Welche Orte im Winter besonders sinnvoll sind
Reykjavík
Die Hauptstadt ist der einfachste Winterstandort. Du hast Museen, Restaurants und Ausflüge in Reichweite. Mit 4 bis 5 Stunden Tageslicht lässt sich ein kurzer Städtetrip gut füllen, ohne ständig im Dunkeln zu fahren.
Golden Circle
Þingvellir, Geysir und Gullfoss liegen nah beieinander. Im Winter brauchst du dafür weniger lange Fahrten als für eine komplette Rundreise. Die Route funktioniert gut als Tagesausflug ab Reykjavík, wenn die Straßen offen sind.
Südküste
Von Vík bis zum Gletschergebiet bekommst du viel Landschaft auf kurzer Strecke. Der Winter bringt Schnee, Eiszapfen und oft starke Brandung. Die Route ist schön, aber nur mit Puffer und Wettercheck sinnvoll.
Nordisland
Rund um Akureyri und den Mývatn-See ist es im Winter oft kalter, aber ruhiger. Wer mehr Dunkelheit und bessere Polarlichtchancen sucht, ist hier gut aufgehoben. Gleichzeitig sind die Tagesfahrten kürzer und konzentrierter.
Westfjorde
Die Region ist im Winter nichts für Spontanreisende. Dafür bekommst du viel Ruhe und sehr wenig Lichtverschmutzung. Wer hier unterwegs ist, sollte mit kurzen Tagesetappen und möglichen Straßensperren rechnen.
Mývatn
Der See und die umliegenden Lavafelder sind ein klassisches Winterziel.
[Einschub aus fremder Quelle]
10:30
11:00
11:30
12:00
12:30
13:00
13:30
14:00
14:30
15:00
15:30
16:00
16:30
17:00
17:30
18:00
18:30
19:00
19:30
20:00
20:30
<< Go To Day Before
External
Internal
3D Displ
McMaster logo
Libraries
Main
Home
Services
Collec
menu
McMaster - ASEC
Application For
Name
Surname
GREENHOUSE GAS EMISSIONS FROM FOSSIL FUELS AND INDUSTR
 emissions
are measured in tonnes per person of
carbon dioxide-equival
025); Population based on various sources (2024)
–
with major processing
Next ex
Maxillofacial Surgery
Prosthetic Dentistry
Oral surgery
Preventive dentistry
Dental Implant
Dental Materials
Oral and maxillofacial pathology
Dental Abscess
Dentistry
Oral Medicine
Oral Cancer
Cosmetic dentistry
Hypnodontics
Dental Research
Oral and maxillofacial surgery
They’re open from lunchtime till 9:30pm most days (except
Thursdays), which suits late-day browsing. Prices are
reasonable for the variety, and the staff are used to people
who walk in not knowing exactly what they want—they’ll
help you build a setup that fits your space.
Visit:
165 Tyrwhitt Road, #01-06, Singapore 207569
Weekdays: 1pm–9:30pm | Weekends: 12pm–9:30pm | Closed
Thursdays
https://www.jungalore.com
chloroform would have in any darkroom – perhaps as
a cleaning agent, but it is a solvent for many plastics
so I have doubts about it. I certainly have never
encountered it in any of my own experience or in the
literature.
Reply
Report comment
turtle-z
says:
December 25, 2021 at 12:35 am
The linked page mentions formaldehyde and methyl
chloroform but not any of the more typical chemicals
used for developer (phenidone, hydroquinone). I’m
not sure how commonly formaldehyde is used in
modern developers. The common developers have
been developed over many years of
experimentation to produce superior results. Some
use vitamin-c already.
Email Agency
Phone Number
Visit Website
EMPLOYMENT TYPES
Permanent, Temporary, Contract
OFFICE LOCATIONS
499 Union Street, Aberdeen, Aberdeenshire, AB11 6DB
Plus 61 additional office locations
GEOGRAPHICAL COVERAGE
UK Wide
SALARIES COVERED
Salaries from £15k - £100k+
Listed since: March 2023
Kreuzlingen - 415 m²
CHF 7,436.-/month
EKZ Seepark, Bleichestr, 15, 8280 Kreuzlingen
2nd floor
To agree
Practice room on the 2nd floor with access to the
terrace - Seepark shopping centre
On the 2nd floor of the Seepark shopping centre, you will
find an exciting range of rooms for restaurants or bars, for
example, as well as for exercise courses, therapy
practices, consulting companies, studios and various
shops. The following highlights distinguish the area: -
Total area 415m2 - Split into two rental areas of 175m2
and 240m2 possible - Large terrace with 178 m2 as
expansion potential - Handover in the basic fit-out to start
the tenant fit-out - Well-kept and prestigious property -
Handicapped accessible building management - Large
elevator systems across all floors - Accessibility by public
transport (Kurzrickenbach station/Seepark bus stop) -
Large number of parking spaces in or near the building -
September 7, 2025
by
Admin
Heiße Quellen, dampfende Erde und Schnee liegen oft dicht beieinander. Für Polarlichter ist die Gegend stark, wenn der Himmel frei bleibt.
Praktische Tipps für den Winter in Island
- ☀Plane nach dem Licht, nicht nach der Uhr
Im Dezember ist die helle Zeit kurz. Lege Fahrten, Spaziergänge und Fotos auf die Mittagsstunden. Reserviere Essen und Wellness eher für den Abend.
- ☂Wetter kann den Tag drehen
Sturm, Schnee und Regen kommen in Island schnell. Eine feste Route ist gut, aber ein Ausweichplan ist besser. Prüfe vor jeder Fahrt die Straßenlage und die Windwarnungen.
- €Unterkünfte früh buchen
Gute Winterhotels in Reykjavík, Akureyri oder bei Vík sind nicht billig und oft schnell weg. Wer Polarlichter sehen will, sollte eher außerhalb der Stadt oder mit dunklem Außenbereich buchen.
- ✦Polarlichter brauchen Geduld
Auch im tiefen Winter sind sie nicht garantiert. Du brauchst klaren Himmel, möglichst wenig Mondlicht und etwas Glück. Eine Nacht kann leer ausgehen, die nächste kann stark sein.
- + Schnee macht die Nacht heller
Selbst wenn die Sonne weg ist, reflektiert Schnee Restlicht. Das hilft bei Wegen, Parkplätzen und Fotos. Eine Stirnlampe bleibt trotzdem sinnvoll.
- iNord- und Südisland unterscheiden sich
Der Norden ist im Winter oft etwas kälter und dunkler, der Süden ist häufiger windig und nass. Für die Frage nach der Dunkelheit ist der Norden kürzer hell, für die Frage nach dem Fahrkomfort ist der Südwesten oft einfacher.
Ich würde für den ersten Winter in Island immer Reykjavík als Basis nehmen und dann zwei bis drei Ausflüge dranhängen. So bekommst du viel Licht am Tag, ein warmes Bett am Abend und trotzdem gute Chancen auf Polarlichter. Wenn du mehr Winterstimmung willst, nimm zusätzlich ein paar Nächte im Norden dazu. Dann merkst du sehr deutlich, wie kurz die Tage dort wirklich sind.
3-Phasen-Plan für den Winter in Island
- Tag 1
Tag 1 — Ankommen in Reykjavík
Ankunft in Keflavík, Fahrt in die Hauptstadt und erster Spaziergang bei Tageslicht. Abends Sauna, Restaurant oder Blick auf den Himmel außerhalb der Stadt.
- Tag 2
Tag 2 — Golden Circle
Früh losfahren und Þingvellir, Geysir sowie Gullfoss bis zum frühen Nachmittag besuchen. Danach zurück nach Reykjavík oder Weiterfahrt in eine ruhigere Unterkunft.
- Tag 3
Tag 3 — Polarlichter oder Südküste
Bei gutem Wetter geht es hinaus an die dunklen Stellen außerhalb der Stadt. Wenn Straßen und Sicht passen, lohnt sich sonst ein Tagesausflug Richtung Südküste mit Stopps an Wasserfällen.
A oder B für den Winter?
Häufige Fragen zur Dunkelheit im Winter in Island
Im Dezember und Anfang Januar ist es in Island am dunkelsten. In Reykjavík gibt es dann nur wenige Stunden Tageslicht, im Norden noch weniger. Wer vor allem Polarlichter sehen will, sollte die dunkelste Zeit wählen. Wer mehr Licht möchte, fährt besser im Februar oder März.